From 1914 - 1918, the clever writer who started out as an astrology columnist for the Providence Evening News was H. P. Lovecraft. He was a man who was given the name Howard Phillips Lovecraft. He lived from August 1890 – March 1937. He was an American writer of weird fiction and horror fiction. He was born in Providence, Rhode Island and spent most of his life in Providence.

Most of Lovecraft's fiction was primarily set against a New England backdrop. He was never able to support himself from his earnings as an author and news editor. He subsisted in progressively strained circumstances in his last years.

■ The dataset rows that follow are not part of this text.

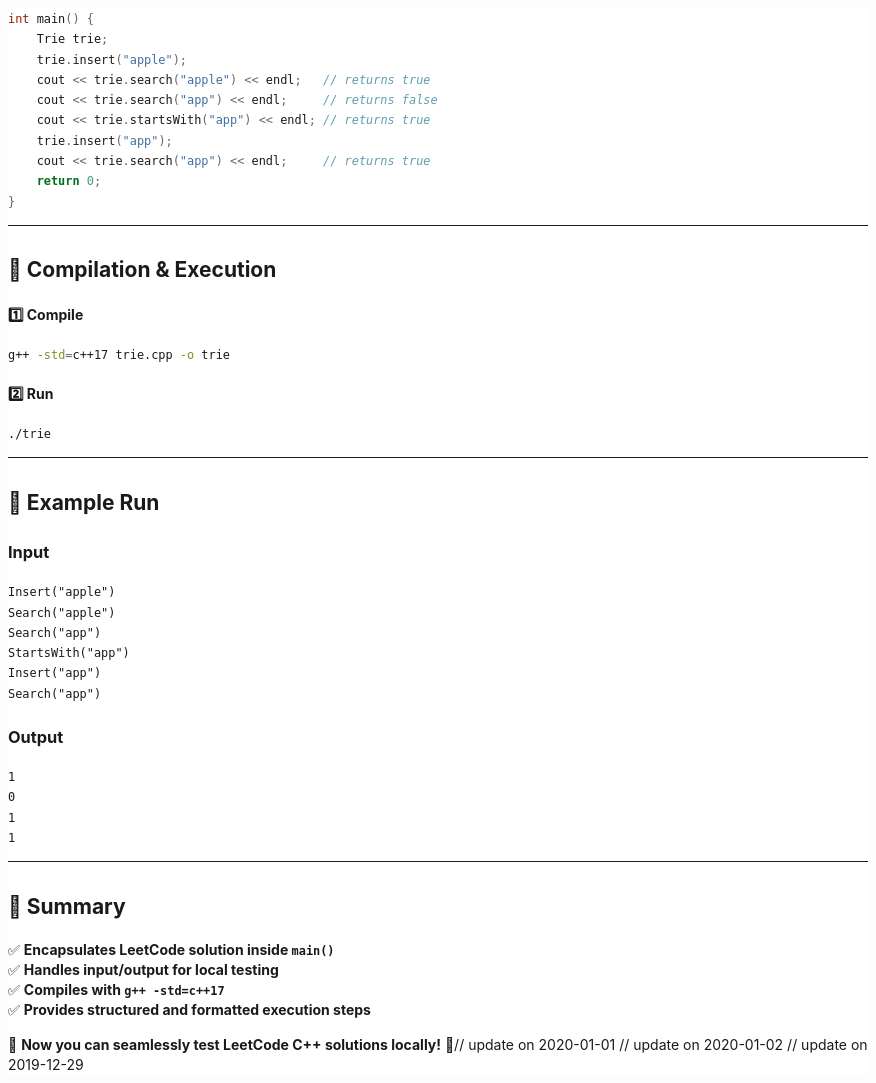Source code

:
 ```cpp
int main() {
    Trie trie;
    trie.insert("apple");
    cout << trie.search("apple") << endl;   // returns true
    cout << trie.search("app") << endl;     // returns false
    cout << trie.startsWith("app") << endl; // returns true
    trie.insert("app");
    cout << trie.search("app") << endl;     // returns true
    return 0;
}
```  

---  

## **🔧 Compilation & Execution**  
#### **1️⃣ Compile**  
```bash
g++ -std=c++17 trie.cpp -o trie
```  

#### **2️⃣ Run**  
```bash
./trie
```  

---  

## **🎯 Example Run**  
### **Input**  
```
Insert("apple")
Search("apple")
Search("app")
StartsWith("app")
Insert("app")
Search("app")
```  
### **Output**  
```
1
0
1
1
```  

---  

## **📌 Summary**  
✅ **Encapsulates LeetCode solution inside `main()`**  
✅ **Handles input/output for local testing**  
✅ **Compiles with `g++ -std=c++17`**  
✅ **Provides structured and formatted execution steps**  

🚀 **Now you can seamlessly test LeetCode C++ solutions locally!** 🚀// update on 2020-01-01
// update on 2020-01-02
// update on 2019-12-29

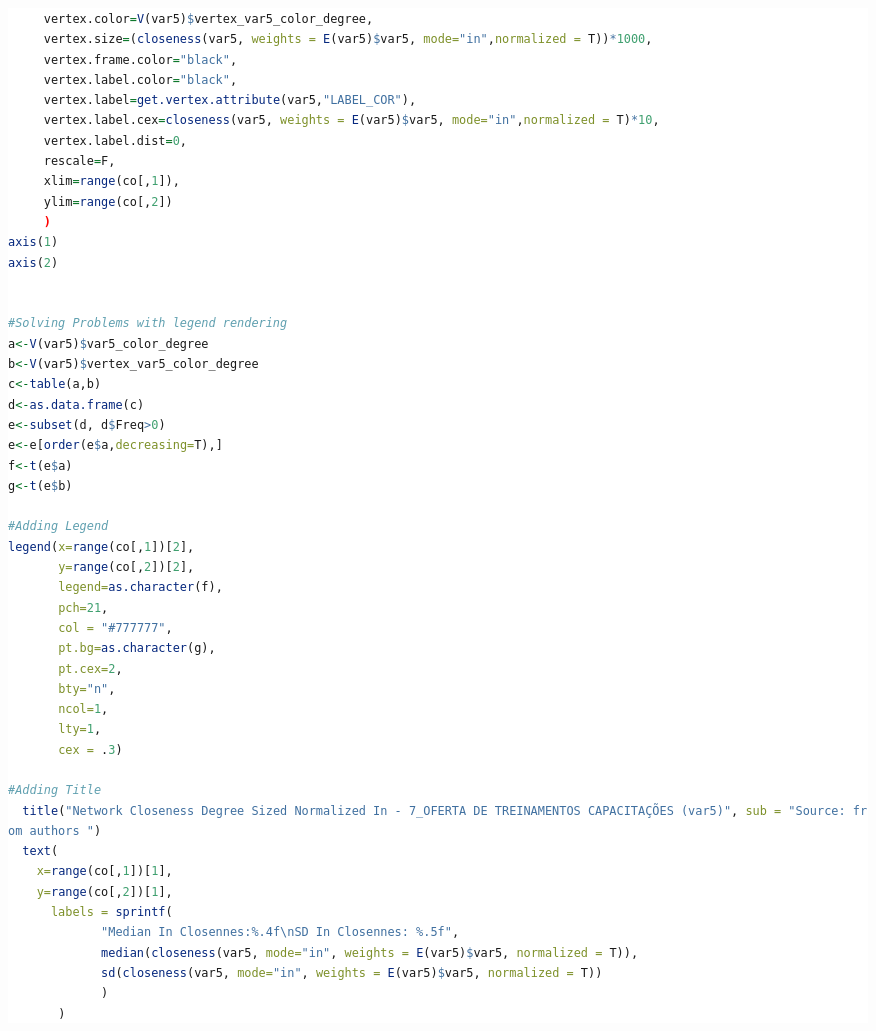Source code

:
 ```r
     vertex.color=V(var5)$vertex_var5_color_degree,
     vertex.size=(closeness(var5, weights = E(var5)$var5, mode="in",normalized = T))*1000,
     vertex.frame.color="black",
     vertex.label.color="black",
     vertex.label=get.vertex.attribute(var5,"LABEL_COR"),
     vertex.label.cex=closeness(var5, weights = E(var5)$var5, mode="in",normalized = T)*10,
     vertex.label.dist=0,
     rescale=F,
     xlim=range(co[,1]), 
     ylim=range(co[,2])
     )
axis(1)
axis(2)


#Solving Problems with legend rendering 
a<-V(var5)$var5_color_degree
b<-V(var5)$vertex_var5_color_degree
c<-table(a,b)
d<-as.data.frame(c)
e<-subset(d, d$Freq>0)
e<-e[order(e$a,decreasing=T),] 
f<-t(e$a)
g<-t(e$b)

#Adding Legend
legend(x=range(co[,1])[2], 
       y=range(co[,2])[2],
       legend=as.character(f),
       pch=21,
       col = "#777777", 
       pt.bg=as.character(g),
       pt.cex=2,
       bty="n", 
       ncol=1,
       lty=1,
       cex = .3)

#Adding Title
  title("Network Closeness Degree Sized Normalized In - 7_OFERTA DE TREINAMENTOS CAPACITAÇÕES (var5)", sub = "Source: from authors ")
  text( 
    x=range(co[,1])[1],
    y=range(co[,2])[1], 
      labels = sprintf(
             "Median In Closennes:%.4f\nSD In Closennes: %.5f",
             median(closeness(var5, mode="in", weights = E(var5)$var5, normalized = T)), 
             sd(closeness(var5, mode="in", weights = E(var5)$var5, normalized = T))
             )
       )
```
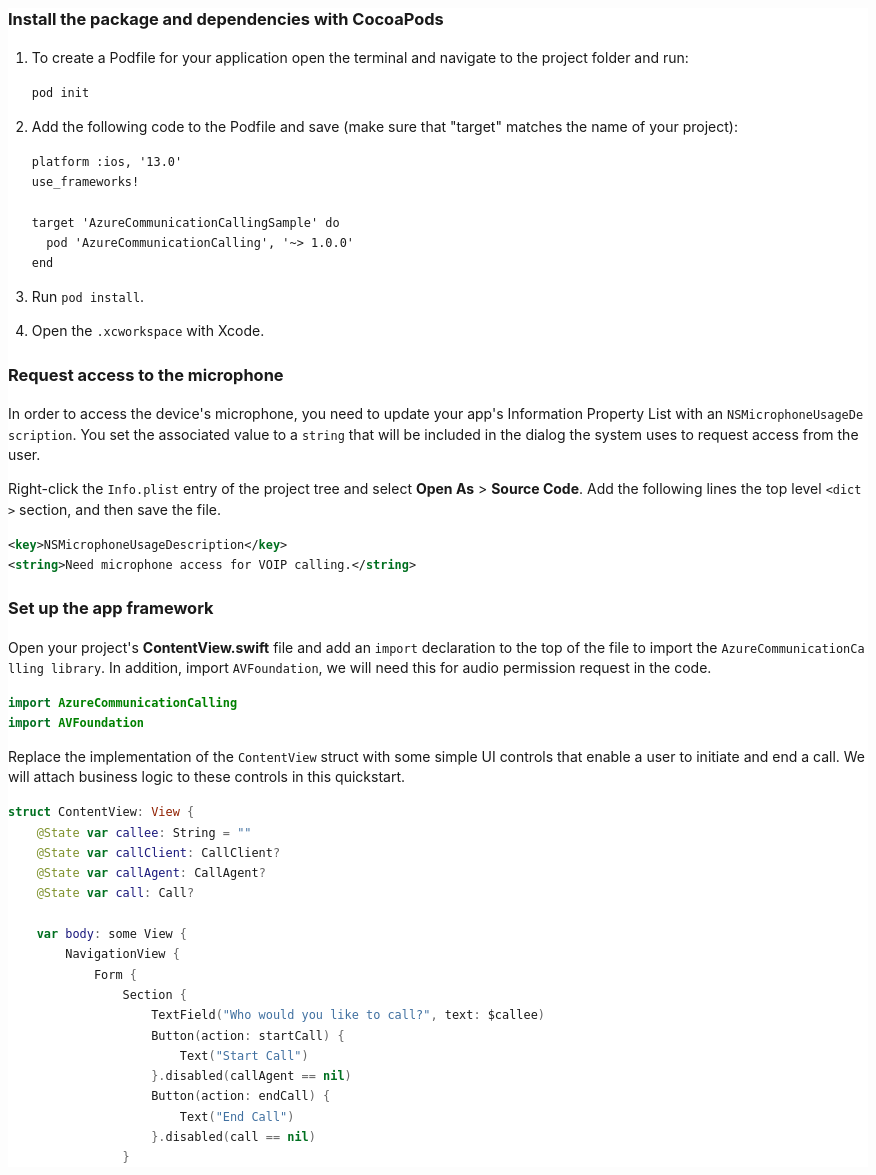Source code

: ### Install the package and dependencies with CocoaPods

1. To create a Podfile for your application open the terminal and navigate to the project folder and run:

   `pod init`

1. Add the following code to the Podfile and save (make sure that "target" matches the name of your project):

   ```
   platform :ios, '13.0'
   use_frameworks!

   target 'AzureCommunicationCallingSample' do
     pod 'AzureCommunicationCalling', '~> 1.0.0'
   end
   ```

1. Run `pod install`.

1. Open the `.xcworkspace` with Xcode.

### Request access to the microphone

In order to access the device's microphone, you need to update your app's Information Property List with an `NSMicrophoneUsageDescription`. You set the associated value to a `string` that will be included in the dialog the system uses to request access from the user.

Right-click the `Info.plist` entry of the project tree and select **Open As** > **Source Code**. Add the following lines the top level `<dict>` section, and then save the file.

```xml
<key>NSMicrophoneUsageDescription</key>
<string>Need microphone access for VOIP calling.</string>
```

### Set up the app framework

Open your project's **ContentView.swift** file and add an `import` declaration to the top of the file to import the `AzureCommunicationCalling library`. In addition, import `AVFoundation`, we will need this for audio permission request in the code.

```swift
import AzureCommunicationCalling
import AVFoundation
```

Replace the implementation of the `ContentView` struct with some simple UI controls that enable a user to initiate and end a call. We will attach business logic to these controls in this quickstart.

```swift
struct ContentView: View {
    @State var callee: String = ""
    @State var callClient: CallClient?
    @State var callAgent: CallAgent?
    @State var call: Call?

    var body: some View {
        NavigationView {
            Form {
                Section {
                    TextField("Who would you like to call?", text: $callee)
                    Button(action: startCall) {
                        Text("Start Call")
                    }.disabled(callAgent == nil)
                    Button(action: endCall) {
                        Text("End Call")
                    }.disabled(call == nil)
                }
```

He died of cancer at the age of 46 in Providence, RI.

Lovecraft was virtually unknown during his lifetime; he was published only in pulp magazines before he died in poverty. Today (2019) he is regarded as one of the most significant 20th-century authors of weird-horror fiction. Among his most celebrated tales are 'The Rats in the Walls', 'The Call of Cthulhu', 'At the Mountains of Madness', 'The Shadow over Innsmouth', and 'The Shadow Out of Time'.

His writings were the basis of the Cthulhu Mythos, a shared fictional universe, originating in his stories which have inspired a large body of pastiches, games, music, and other media material, drawing on Lovecraft's characters, setting and themes, constituting a wider body of work known as Lovecraftian horror.

Lovecraft was not appreciated in the early 1900s, but it is good that his reputation has properly risen.